THE SHURAM EXCURSION: ENIGMATIC CARBON CYCLING


GROTZINGER, John, Geological and Planetary Sciences, California Institute of Technology, 1200 E. California Blvd, Pasadena, CA 91125, FISCHER, Woodward W., Division of Geological and Planetary Sciences, California Institute of Technology, Pasadena, CA 91125 and FIKE, David A., Department of Earth and Planetary Sciences, Washington University, St. Louis, MO 63130, grotz@gps.caltech.edu

A profound negative excursion in the carbon isotopic composition of sedimentary rocks is recorded in middle Ediacaran-age strata globally. The excursion was first recognized in the Shuram Formation, Sultanate of Oman, by Burns and Matter (1993), who interpreted it as a primary feature of the carbon cycle based on its widespread distribution throughout Oman. Subsequently, similar magnitude excursions were found in South Australia, the western US, south China, and Siberia. These sections have globally dispersed paleogeographic locations, but robust correlation is hindered by limited geochronologic data. The defining attributes of the excursion are its large magnitude (>15 permil); stratigraphic ordination between Marinoan post-glacial cap carbonates (630 Ma) and the Precambrian-Cambrian boundary (542 Ma), likely pre-dating the appearance of Ediacaran macrobiota; expression as a single, continuous fall and rise; the substantial thickness of strata over which it is recorded, often hundreds of meters; and development in wave- and storm-dominated outer shoreface facies interbedded with oxidized, organic-lean red siltstones.

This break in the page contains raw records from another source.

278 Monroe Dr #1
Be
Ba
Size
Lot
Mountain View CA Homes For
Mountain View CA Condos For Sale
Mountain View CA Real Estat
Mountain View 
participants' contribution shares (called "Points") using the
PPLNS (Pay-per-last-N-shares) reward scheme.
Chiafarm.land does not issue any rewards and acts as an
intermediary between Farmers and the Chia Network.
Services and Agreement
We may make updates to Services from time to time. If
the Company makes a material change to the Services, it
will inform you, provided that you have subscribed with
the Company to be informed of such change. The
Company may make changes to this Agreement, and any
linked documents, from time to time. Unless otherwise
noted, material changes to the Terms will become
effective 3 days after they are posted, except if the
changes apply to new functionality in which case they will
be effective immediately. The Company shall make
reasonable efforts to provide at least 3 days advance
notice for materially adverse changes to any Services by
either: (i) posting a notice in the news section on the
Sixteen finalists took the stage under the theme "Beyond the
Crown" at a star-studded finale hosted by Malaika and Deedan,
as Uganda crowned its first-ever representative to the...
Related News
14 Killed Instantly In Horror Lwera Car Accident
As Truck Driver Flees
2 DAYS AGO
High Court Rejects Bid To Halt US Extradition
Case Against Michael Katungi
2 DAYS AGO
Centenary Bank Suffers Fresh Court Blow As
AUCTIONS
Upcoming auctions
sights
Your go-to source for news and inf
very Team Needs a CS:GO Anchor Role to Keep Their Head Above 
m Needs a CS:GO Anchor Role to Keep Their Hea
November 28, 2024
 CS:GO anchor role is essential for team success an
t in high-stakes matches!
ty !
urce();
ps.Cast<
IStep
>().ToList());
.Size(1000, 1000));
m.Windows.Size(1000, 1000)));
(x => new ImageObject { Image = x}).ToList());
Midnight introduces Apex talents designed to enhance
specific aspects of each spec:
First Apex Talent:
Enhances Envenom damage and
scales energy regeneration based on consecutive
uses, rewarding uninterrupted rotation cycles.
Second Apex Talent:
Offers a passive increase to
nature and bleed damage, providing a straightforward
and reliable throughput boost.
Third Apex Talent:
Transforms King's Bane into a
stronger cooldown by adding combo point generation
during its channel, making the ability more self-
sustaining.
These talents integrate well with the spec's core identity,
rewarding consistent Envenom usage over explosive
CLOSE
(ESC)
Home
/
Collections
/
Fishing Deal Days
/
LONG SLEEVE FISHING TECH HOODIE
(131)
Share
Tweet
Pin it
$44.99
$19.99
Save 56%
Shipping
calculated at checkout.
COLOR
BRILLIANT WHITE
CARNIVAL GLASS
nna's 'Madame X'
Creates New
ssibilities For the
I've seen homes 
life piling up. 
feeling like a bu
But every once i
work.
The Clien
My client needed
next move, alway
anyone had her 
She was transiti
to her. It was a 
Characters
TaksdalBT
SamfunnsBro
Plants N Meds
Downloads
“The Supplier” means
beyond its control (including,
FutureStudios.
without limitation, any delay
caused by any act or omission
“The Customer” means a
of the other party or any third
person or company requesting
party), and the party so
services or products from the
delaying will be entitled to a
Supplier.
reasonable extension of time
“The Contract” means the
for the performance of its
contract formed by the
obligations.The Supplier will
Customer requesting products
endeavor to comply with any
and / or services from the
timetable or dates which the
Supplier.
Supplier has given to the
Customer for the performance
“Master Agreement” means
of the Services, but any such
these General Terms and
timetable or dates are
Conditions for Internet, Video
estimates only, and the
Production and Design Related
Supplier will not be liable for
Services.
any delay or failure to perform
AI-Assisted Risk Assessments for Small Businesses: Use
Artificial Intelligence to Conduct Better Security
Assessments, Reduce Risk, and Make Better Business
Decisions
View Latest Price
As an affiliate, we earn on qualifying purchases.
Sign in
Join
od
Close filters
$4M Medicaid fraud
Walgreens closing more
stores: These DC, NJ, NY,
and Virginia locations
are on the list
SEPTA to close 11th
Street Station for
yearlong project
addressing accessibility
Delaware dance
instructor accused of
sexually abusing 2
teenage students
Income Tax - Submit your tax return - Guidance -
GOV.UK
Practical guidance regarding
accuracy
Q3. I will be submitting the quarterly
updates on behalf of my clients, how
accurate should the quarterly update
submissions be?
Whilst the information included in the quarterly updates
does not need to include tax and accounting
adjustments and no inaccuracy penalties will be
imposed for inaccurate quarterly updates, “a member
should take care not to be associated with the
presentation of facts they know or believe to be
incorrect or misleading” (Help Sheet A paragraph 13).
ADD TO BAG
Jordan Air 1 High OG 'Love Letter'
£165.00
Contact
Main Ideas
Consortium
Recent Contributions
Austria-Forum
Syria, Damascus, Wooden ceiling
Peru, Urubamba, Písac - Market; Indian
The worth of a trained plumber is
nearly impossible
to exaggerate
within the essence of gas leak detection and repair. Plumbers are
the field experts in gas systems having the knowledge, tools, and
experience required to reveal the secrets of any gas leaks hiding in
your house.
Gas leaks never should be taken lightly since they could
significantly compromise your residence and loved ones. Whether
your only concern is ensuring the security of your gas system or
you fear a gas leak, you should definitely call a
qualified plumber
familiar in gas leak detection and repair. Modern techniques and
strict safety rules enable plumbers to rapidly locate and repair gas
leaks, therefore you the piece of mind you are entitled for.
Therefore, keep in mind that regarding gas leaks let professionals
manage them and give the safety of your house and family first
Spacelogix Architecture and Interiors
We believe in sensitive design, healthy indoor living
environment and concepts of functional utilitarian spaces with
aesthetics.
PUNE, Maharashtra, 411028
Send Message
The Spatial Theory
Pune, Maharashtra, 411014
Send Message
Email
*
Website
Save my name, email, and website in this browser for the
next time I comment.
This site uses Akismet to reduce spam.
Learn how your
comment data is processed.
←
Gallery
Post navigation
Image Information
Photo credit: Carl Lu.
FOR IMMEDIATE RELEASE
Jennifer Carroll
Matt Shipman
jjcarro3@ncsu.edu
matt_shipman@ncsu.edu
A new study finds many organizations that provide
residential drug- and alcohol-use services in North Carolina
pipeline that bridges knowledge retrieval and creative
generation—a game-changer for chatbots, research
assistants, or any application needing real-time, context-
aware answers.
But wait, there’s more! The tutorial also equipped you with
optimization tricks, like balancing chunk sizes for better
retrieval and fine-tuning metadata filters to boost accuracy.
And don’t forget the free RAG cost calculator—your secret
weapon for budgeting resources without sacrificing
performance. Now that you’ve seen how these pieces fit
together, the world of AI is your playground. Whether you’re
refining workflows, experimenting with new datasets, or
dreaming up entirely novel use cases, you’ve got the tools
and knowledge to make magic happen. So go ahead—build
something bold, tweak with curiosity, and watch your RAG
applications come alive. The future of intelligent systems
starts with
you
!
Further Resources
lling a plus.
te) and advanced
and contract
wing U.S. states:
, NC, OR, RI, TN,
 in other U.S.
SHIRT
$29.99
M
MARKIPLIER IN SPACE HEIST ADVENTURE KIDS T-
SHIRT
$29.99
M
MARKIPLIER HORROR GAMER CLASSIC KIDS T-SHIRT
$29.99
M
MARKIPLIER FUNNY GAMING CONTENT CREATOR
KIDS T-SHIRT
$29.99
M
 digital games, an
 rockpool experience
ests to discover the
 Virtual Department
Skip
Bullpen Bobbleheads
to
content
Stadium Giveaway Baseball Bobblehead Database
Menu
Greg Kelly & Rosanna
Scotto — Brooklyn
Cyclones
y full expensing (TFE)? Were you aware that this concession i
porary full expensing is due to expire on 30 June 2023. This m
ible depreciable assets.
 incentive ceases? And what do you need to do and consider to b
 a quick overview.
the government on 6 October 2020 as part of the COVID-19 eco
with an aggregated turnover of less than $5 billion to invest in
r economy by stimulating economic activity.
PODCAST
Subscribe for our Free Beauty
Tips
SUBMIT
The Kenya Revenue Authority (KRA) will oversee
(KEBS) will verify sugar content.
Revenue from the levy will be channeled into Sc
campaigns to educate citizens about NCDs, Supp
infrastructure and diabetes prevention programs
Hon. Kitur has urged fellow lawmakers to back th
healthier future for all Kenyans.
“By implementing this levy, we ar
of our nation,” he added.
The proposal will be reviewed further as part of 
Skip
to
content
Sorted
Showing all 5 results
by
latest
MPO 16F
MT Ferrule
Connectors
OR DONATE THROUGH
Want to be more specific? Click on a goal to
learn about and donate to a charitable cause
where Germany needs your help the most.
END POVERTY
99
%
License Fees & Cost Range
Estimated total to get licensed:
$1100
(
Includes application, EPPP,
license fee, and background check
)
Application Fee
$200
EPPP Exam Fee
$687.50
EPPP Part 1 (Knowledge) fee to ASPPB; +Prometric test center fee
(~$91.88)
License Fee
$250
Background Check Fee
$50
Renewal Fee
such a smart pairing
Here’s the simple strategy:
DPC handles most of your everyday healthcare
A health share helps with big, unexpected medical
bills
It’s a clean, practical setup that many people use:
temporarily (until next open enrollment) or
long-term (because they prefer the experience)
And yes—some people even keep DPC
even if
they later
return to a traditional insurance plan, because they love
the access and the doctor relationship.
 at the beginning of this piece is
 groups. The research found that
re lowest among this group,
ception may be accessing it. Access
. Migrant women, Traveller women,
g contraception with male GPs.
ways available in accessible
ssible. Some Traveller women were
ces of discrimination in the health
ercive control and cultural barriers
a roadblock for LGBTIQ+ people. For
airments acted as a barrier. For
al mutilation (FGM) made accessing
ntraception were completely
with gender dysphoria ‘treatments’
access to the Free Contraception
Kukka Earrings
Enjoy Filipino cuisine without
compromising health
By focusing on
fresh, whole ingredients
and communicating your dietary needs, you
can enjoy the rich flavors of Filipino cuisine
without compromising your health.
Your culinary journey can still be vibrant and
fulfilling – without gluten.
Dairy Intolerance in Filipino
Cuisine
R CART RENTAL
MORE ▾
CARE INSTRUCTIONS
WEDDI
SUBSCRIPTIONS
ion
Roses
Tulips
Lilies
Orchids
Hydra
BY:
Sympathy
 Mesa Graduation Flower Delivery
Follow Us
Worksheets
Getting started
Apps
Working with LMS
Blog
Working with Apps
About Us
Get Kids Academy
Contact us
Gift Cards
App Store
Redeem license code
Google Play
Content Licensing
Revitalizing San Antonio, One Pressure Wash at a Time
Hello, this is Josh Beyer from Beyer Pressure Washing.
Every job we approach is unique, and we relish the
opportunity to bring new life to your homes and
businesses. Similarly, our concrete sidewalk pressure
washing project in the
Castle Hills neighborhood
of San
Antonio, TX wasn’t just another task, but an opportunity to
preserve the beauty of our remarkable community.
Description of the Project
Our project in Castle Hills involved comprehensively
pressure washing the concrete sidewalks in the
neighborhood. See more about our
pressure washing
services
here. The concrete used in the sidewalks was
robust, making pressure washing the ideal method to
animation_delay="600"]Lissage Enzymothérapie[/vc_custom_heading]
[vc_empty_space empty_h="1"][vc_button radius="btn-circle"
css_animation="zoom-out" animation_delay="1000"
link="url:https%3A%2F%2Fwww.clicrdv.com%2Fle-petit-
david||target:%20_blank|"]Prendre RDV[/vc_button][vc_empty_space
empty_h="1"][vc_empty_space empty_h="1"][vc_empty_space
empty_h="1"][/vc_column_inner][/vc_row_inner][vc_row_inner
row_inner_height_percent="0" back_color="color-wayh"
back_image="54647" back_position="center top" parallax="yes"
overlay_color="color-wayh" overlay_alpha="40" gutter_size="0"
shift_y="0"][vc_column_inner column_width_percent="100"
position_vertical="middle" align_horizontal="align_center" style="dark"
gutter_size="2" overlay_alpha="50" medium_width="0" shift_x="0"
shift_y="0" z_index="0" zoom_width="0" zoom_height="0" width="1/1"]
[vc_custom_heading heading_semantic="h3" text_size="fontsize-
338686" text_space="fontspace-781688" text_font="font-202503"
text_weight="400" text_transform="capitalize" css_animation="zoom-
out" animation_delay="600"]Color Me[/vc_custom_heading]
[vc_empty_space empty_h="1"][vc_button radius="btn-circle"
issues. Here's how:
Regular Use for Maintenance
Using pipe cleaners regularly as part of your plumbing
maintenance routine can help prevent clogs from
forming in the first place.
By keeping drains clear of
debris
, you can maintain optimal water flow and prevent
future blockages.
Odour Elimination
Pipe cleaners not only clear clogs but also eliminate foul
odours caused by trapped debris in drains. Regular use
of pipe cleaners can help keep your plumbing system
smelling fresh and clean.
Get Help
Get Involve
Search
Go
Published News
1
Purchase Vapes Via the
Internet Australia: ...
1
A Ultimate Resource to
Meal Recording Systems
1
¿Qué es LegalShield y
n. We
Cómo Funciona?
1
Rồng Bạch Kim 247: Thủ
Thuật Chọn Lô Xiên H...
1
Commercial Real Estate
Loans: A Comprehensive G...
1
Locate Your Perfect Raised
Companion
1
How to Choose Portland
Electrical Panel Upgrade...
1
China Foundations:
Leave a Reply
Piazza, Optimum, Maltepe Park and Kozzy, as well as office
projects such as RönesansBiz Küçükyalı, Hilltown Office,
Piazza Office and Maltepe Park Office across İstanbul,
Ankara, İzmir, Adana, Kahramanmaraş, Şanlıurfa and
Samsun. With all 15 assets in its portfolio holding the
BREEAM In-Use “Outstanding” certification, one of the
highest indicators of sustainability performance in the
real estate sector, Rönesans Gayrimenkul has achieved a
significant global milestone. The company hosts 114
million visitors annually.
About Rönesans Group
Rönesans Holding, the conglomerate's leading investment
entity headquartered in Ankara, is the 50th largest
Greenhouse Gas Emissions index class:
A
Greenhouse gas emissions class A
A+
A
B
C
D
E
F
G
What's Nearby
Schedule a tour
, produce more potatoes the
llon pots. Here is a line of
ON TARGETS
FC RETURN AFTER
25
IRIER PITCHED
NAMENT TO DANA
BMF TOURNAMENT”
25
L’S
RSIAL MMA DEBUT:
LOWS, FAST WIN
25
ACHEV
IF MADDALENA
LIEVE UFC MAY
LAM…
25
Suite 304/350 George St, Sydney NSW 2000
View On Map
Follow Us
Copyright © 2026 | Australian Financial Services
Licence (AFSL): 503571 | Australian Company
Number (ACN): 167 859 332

The global biogeochemical significance of the Shuram excursion has been the subject of intensifying discussion, including speculation about a causal relationship to the rise of Ediacaran organisms. A further complication arises because many chemostratigraphic sections show a correlation between oxygen and carbon isotopic variations; this pattern has invited additional hypotheses wherein the Shuram excursion arises from processes that are fundamentally diagenetic in origin. In this talk we will review the suite of geological observations that must be satisfied by a good hypothesis. Currently no hypothesis adequately explains all of the features of the chemostratigraphic pattern. The Shuram excursion is possibly unique in Earth history, and future work will be well served to consider and devise tests for multiple hypotheses simultaneously.